Clashes between two tribes in April had left 25 dead and dozens injured


Egyptian security forces deploy on a street to secure the southern city of Aswan late on 6 April 2014  (AFP Photo)
Egyptian security forces deploy on a street to secure the southern city of Aswan late on 6 April 2014
(AFP Photo)

Prosecutor General Hisham Barakat referred 170 involved in Aswan clashes to its criminal court on Monday.

Clashes between the Arab Bani Hilal and Nubian Daboudia tribes erupted on 4 April and left 25 dead and tens injured. Eighty-two of the arrested are from Daboudia, while 81 are from Bani Hilal. Prosecution also ordered the arrest of 97 others and sending them to court.

Those in custody are accused of premeditated murder, resisting authorities, arson, theft, abduction, and possession of weapons. State owned TV accused them of committing “mass murder”.

The prosecution had inspected the corpses, as well as 65 houses, 8 stores, 9 vehicles and 4 cattle fields, and listened to 47 witnesses along with photographs and videos as evidence.

Allegedly the tribes began clashes after an incident of sexual harassment that had caused a fight between two students on 2 April. More recent investigations have suggested that several boys from Daboudia wrote offensive phrases to the other tribe on a school wall, starting the fight. The ensuing violence extended over days as peace talks devolved into gunfights.

Eighteen Bani Hilal members were killed, four with gunshot wounds and 10 with various stab wounds.

Grand Imam of Al-Azhar Ahmed Al-Tayeb formed a reconciliation committee after conducting a dialogue session in Aswan on 12 April after the clashes escalated. Previous reconciliation efforts and police intervention had failed to quell the tribal bloodshed, but the two tribes eventually agreed on a three day truce ahead of Al-Tayeb’s visit to the southern governorate.

On 5 April, Prime Minister Ibrahim Mehleb and Minister of Interior Mohamed Ibrahim, travelled to Aswan to call for reconciliation to end the violence.

The Ministry of Interior announced on 7 April, that it had arrested 14 members of the Bani Hilal tribe. The next week police forces arrested two other men thought to have been involved in the clashes.

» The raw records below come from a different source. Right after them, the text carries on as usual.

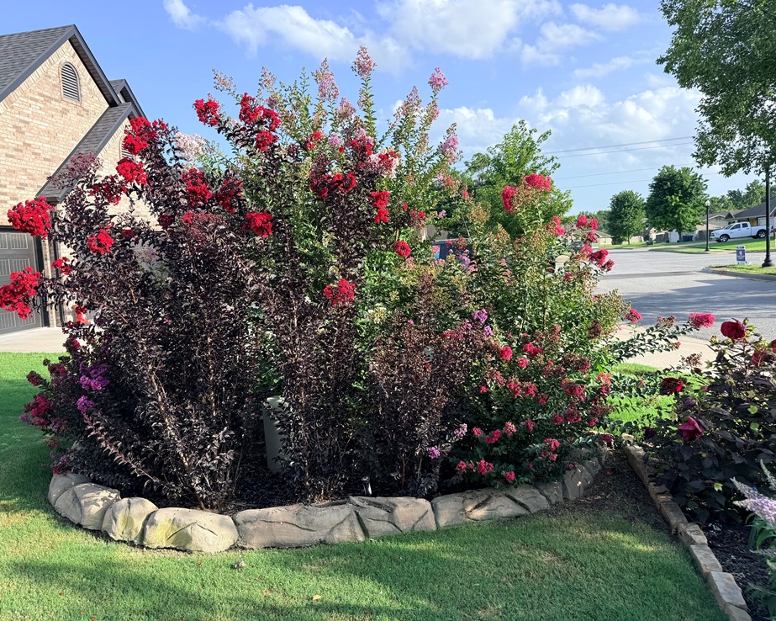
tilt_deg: -5.4
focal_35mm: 26
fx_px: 597
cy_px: 306
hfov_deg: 65.9
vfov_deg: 54.9
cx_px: 355
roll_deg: +2.6
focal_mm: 6.76
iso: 80
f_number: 1.78
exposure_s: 1/1522
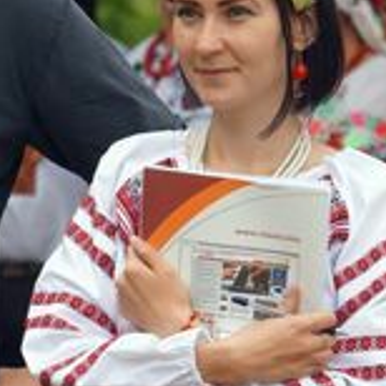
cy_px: 99
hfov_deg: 2.9
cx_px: 185
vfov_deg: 2.9
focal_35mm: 609
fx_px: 7682
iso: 250
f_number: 5.6
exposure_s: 1/200
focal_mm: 105
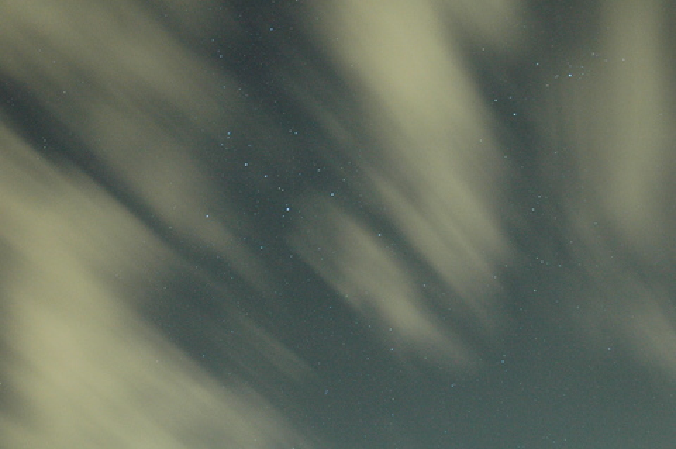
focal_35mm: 40
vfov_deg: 32.9
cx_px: 338
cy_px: 224
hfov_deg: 48.0
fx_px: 760
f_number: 3.8
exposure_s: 30
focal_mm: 27
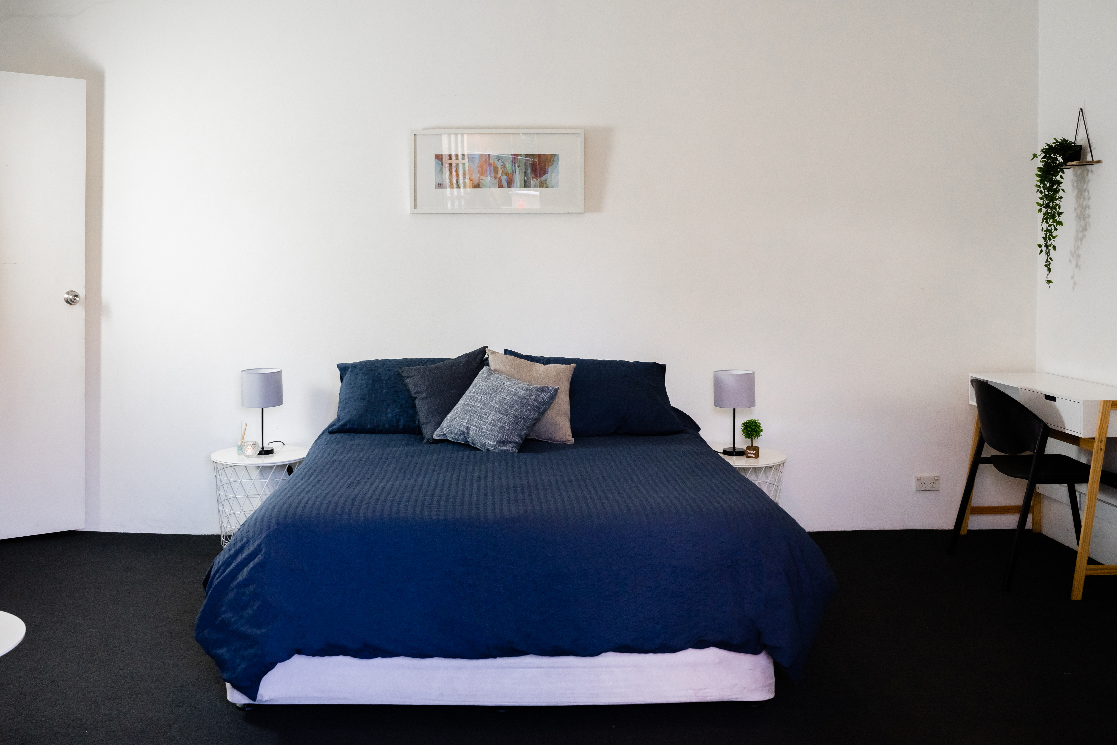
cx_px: 558
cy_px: 372
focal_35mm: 35
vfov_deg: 37.9
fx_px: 1086
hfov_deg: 54.4
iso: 1000
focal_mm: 35
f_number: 5.6
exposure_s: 1/60
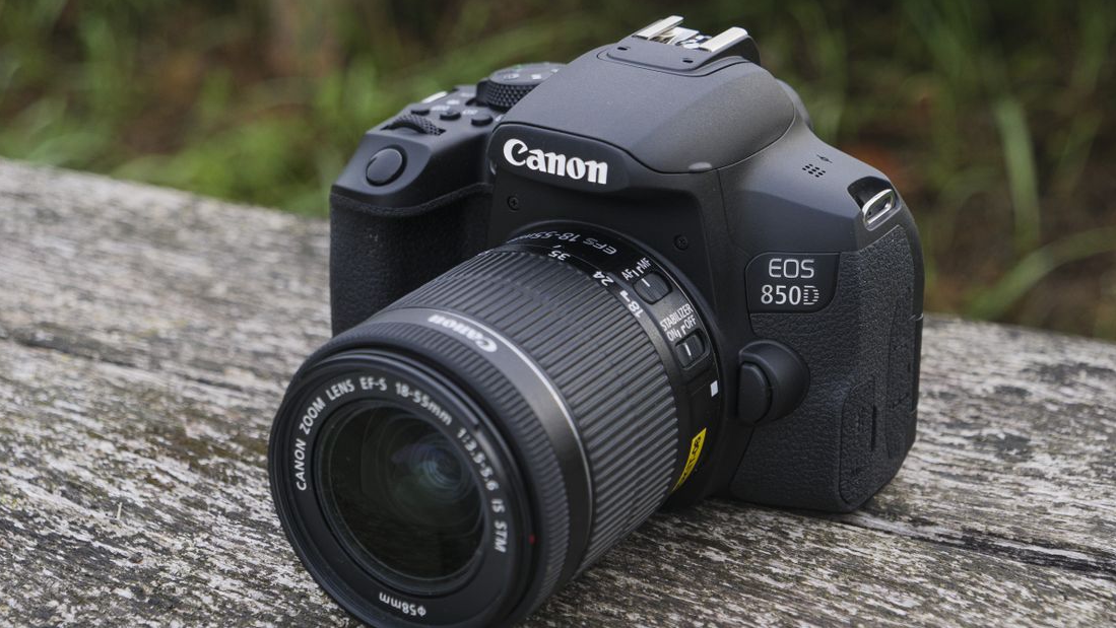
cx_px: 606
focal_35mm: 88
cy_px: 282
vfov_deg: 13.8
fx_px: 2605
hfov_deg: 24.2
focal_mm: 34
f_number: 3.8
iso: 200
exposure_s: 1/400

The torching of a house by Bani Hilal men on 26 June, leaving two member of the Daboudia tribe death, led to new clashes that threatened to undo the three-month old truce. The men responsible for torching the house were arrested and charged with murder.

On 29 June security officials in Aswan arrested two more men accused of being responsible for the new outburst of clashes.